**Available data:**
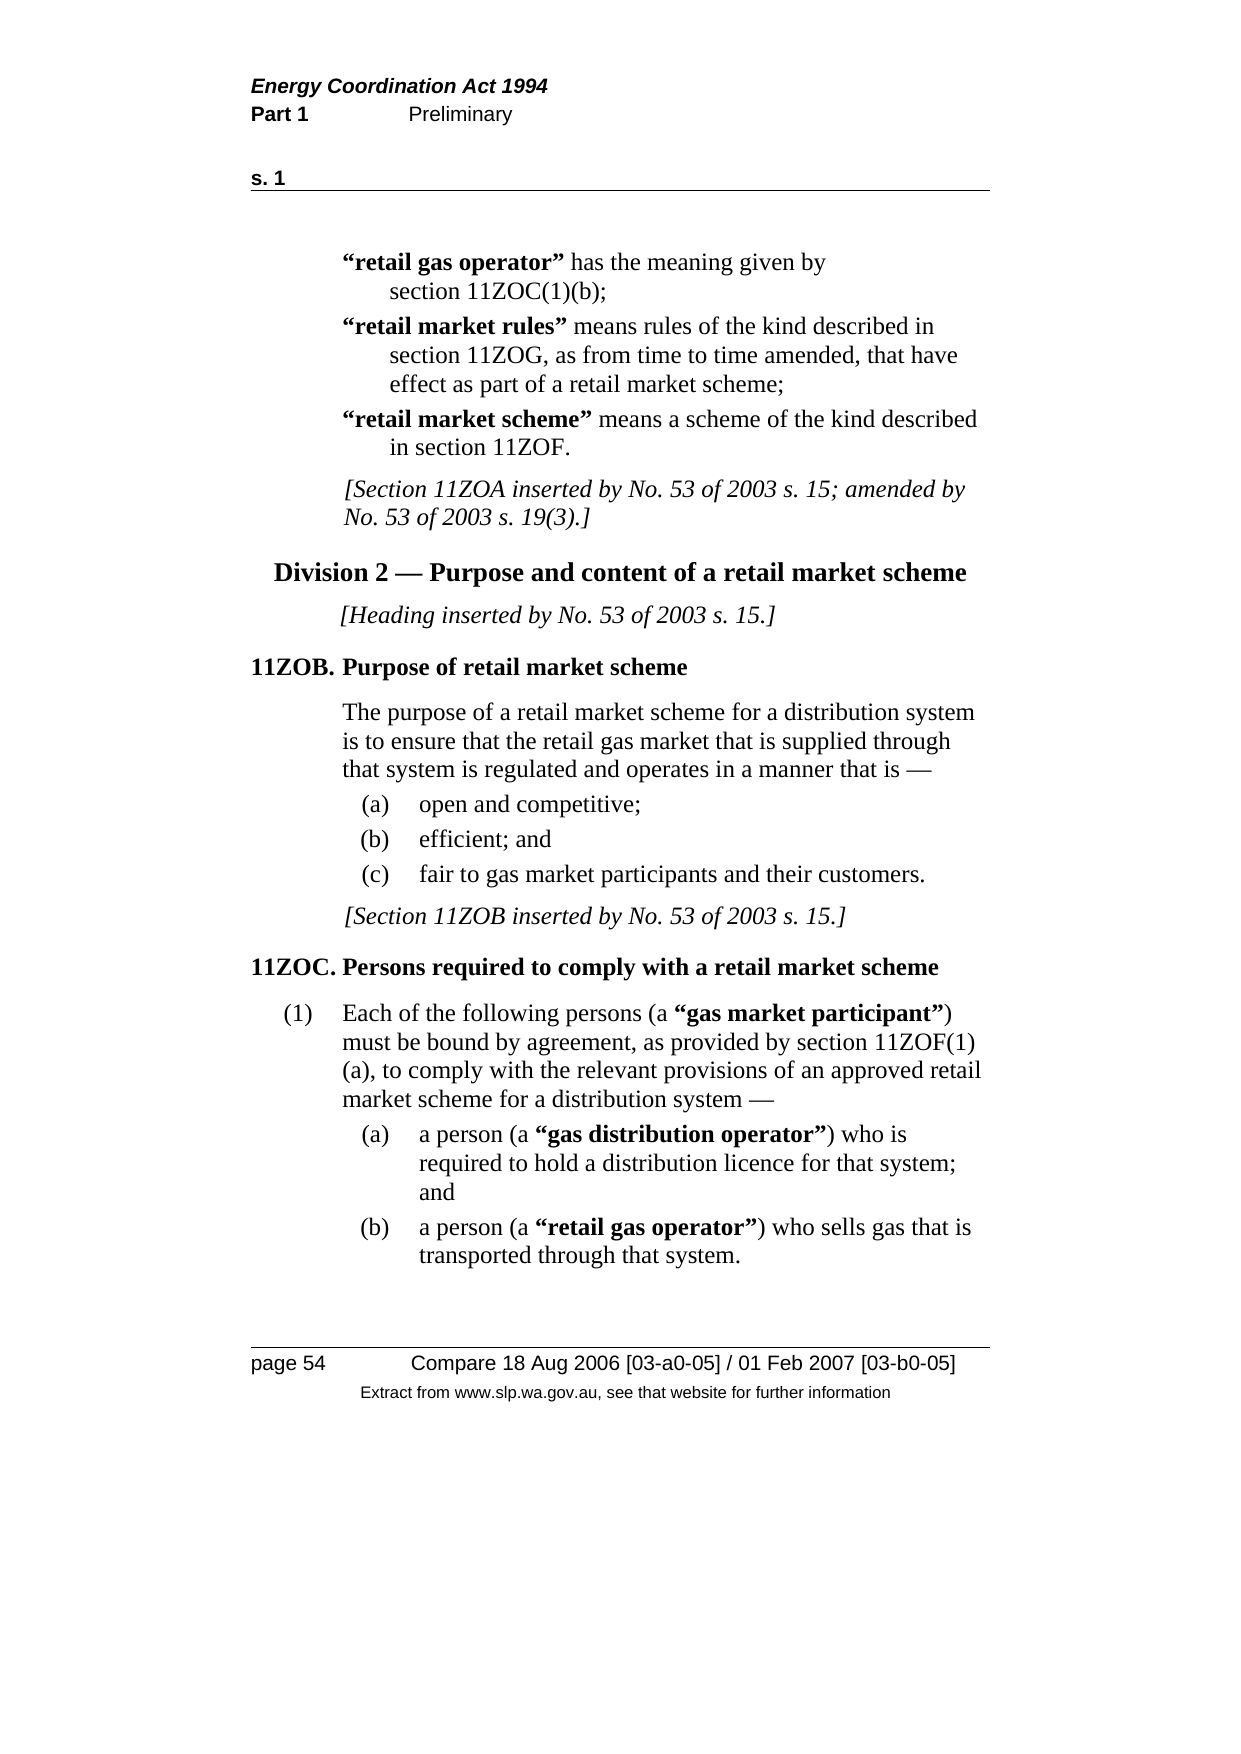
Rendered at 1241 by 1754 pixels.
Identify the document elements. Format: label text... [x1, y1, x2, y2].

text (a) open and competitive; [251, 789, 990, 818]
text “retail market rules” means rules of the kind described in section 11ZOG, as from time to time amended, that have effect as part of a retail market scheme; [251, 311, 990, 397]
text (b) a person (a “retail gas operator”) who sells gas that is transported through that system. [251, 1212, 990, 1269]
subtitle 11ZOC. Persons required to comply with a retail market scheme [251, 952, 990, 981]
text “retail gas operator” has the meaning given by section 11ZOC(1)(b); [251, 247, 990, 305]
text “retail market scheme” means a scheme of the kind described in section 11ZOF. [251, 404, 990, 461]
text The purpose of a retail market scheme for a distribution system is to ensure that the retail gas market that is supplied through that system is regulated and operates in a manner that is — [251, 697, 990, 783]
text [Section 11ZOB inserted by No. 53 of 2003 s. 15.] [251, 901, 990, 929]
text (c) fair to gas market participants and their customers. [251, 859, 990, 888]
text (b) efficient; and [251, 824, 990, 853]
text (a) a person (a “gas distribution operator”) who is required to hold a distribution licence for that system; and [251, 1119, 990, 1205]
subtitle 11ZOB. Purpose of retail market scheme [251, 652, 990, 680]
text (1) Each of the following persons (a “gas market participant”) must be bound by agreement, as provided by section 11ZOF(1)(a), to comply with the relevant provisions of an approved retail market scheme for a distribution system — [251, 998, 990, 1113]
subtitle [Heading inserted by No. 53 of 2003 s. 15.] [251, 600, 990, 629]
subtitle Division 2 — Purpose and content of a retail market scheme [251, 556, 990, 587]
text [Section 11ZOA inserted by No. 53 of 2003 s. 15; amended by No. 53 of 2003 s. 19(3).] [251, 474, 990, 531]
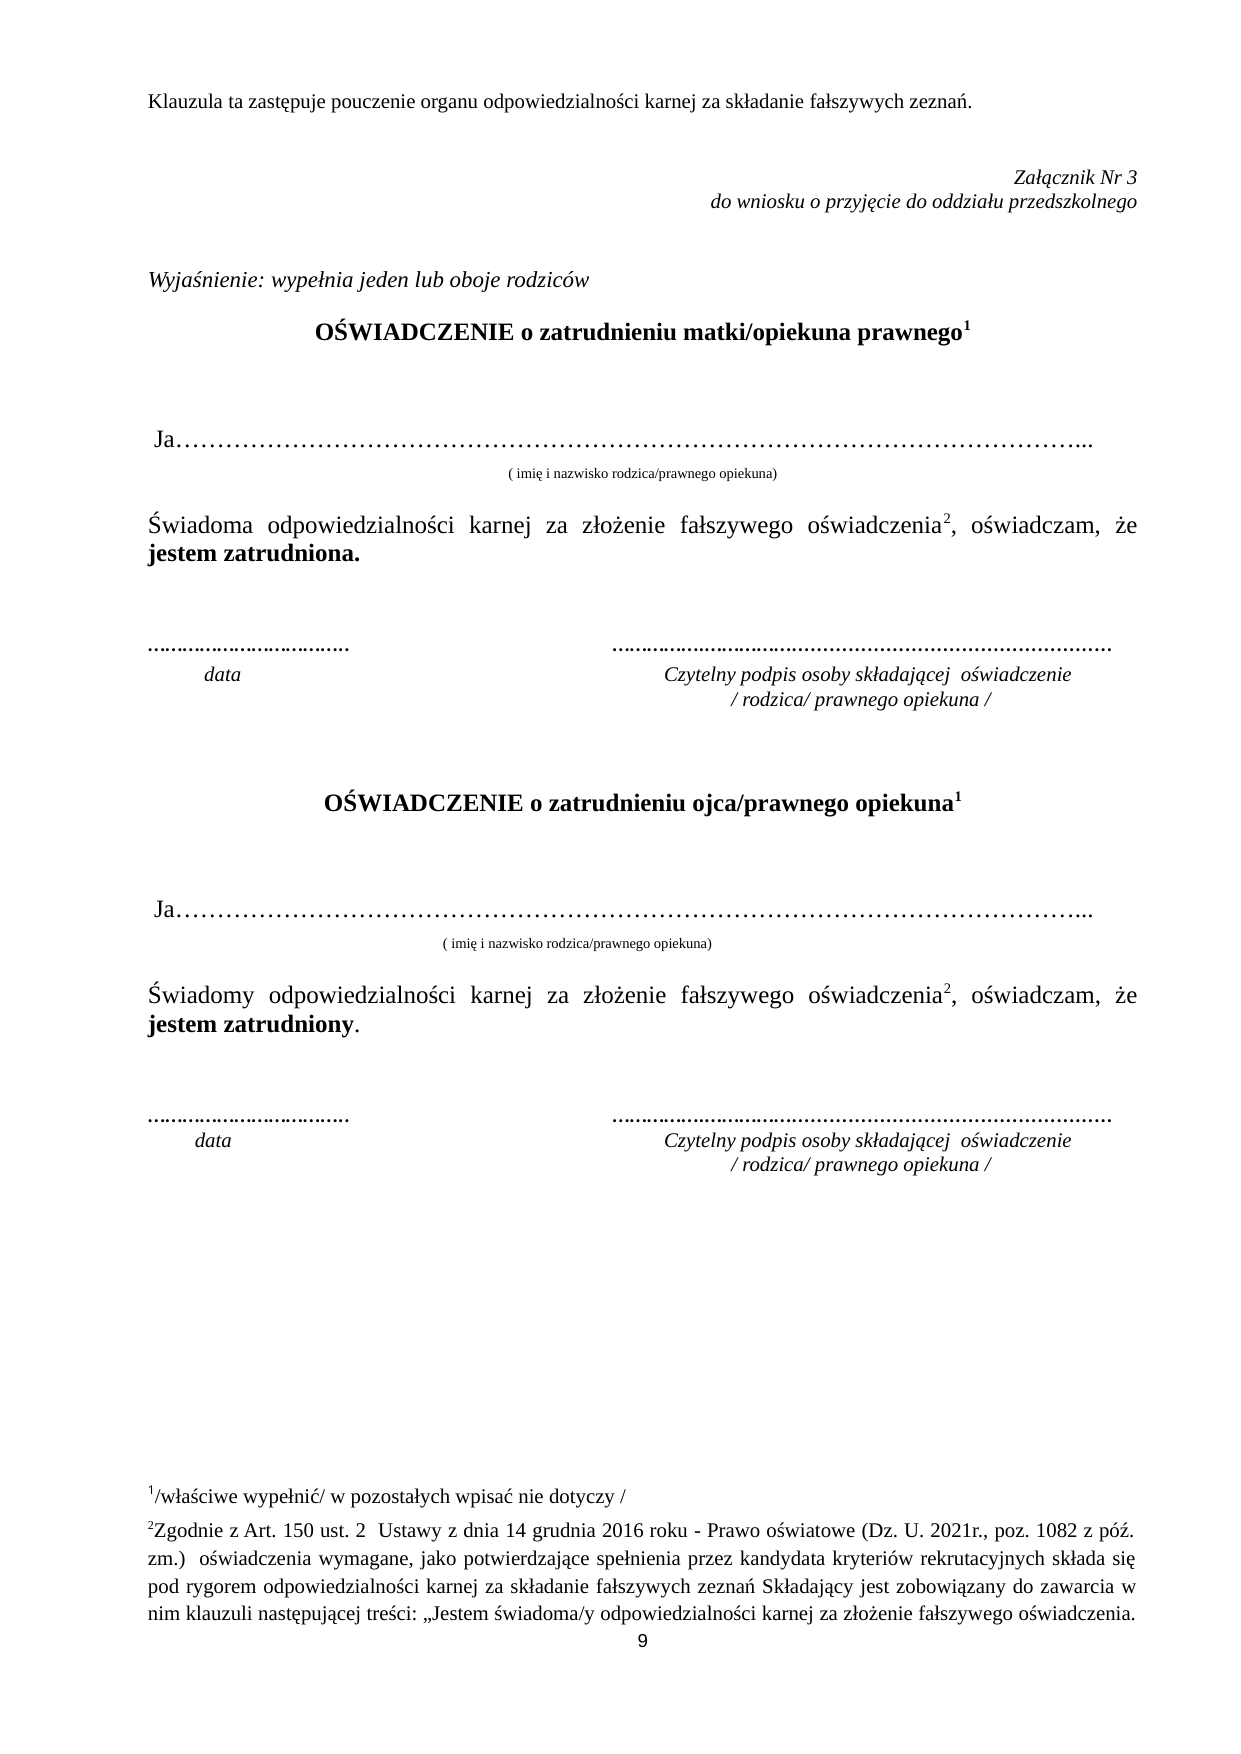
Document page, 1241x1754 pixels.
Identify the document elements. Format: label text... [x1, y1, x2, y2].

**What the task asks:** From the material above, print everything exactly except the pictures.

**Exercise response:**
Rendered at 1241 by 1754 pixels.
Identify the document elements. Format: label text... [x1, y1, x2, y2].

text (a) open and competitive; [251, 789, 990, 818]
text “retail market rules” means rules of the kind described in section 11ZOG, as from time to time amended, that have effect as part of a retail market scheme; [251, 311, 990, 397]
text (b) a person (a “retail gas operator”) who sells gas that is transported through that system. [251, 1212, 990, 1269]
subtitle 11ZOC. Persons required to comply with a retail market scheme [251, 952, 990, 981]
text “retail gas operator” has the meaning given by section 11ZOC(1)(b); [251, 247, 990, 305]
text “retail market scheme” means a scheme of the kind described in section 11ZOF. [251, 404, 990, 461]
text The purpose of a retail market scheme for a distribution system is to ensure that the retail gas market that is supplied through that system is regulated and operates in a manner that is — [251, 697, 990, 783]
text [Section 11ZOB inserted by No. 53 of 2003 s. 15.] [251, 901, 990, 929]
text (c) fair to gas market participants and their customers. [251, 859, 990, 888]
text (b) efficient; and [251, 824, 990, 853]
text (a) a person (a “gas distribution operator”) who is required to hold a distribution licence for that system; and [251, 1119, 990, 1205]
subtitle 11ZOB. Purpose of retail market scheme [251, 652, 990, 680]
text (1) Each of the following persons (a “gas market participant”) must be bound by agreement, as provided by section 11ZOF(1)(a), to comply with the relevant provisions of an approved retail market scheme for a distribution system — [251, 998, 990, 1113]
subtitle [Heading inserted by No. 53 of 2003 s. 15.] [251, 600, 990, 629]
subtitle Division 2 — Purpose and content of a retail market scheme [251, 556, 990, 587]
text [Section 11ZOA inserted by No. 53 of 2003 s. 15; amended by No. 53 of 2003 s. 19(3).] [251, 474, 990, 531]
Document page, 1241x1754 pixels.
Identify the document elements. Format: label text... [x1, y1, x2, y2].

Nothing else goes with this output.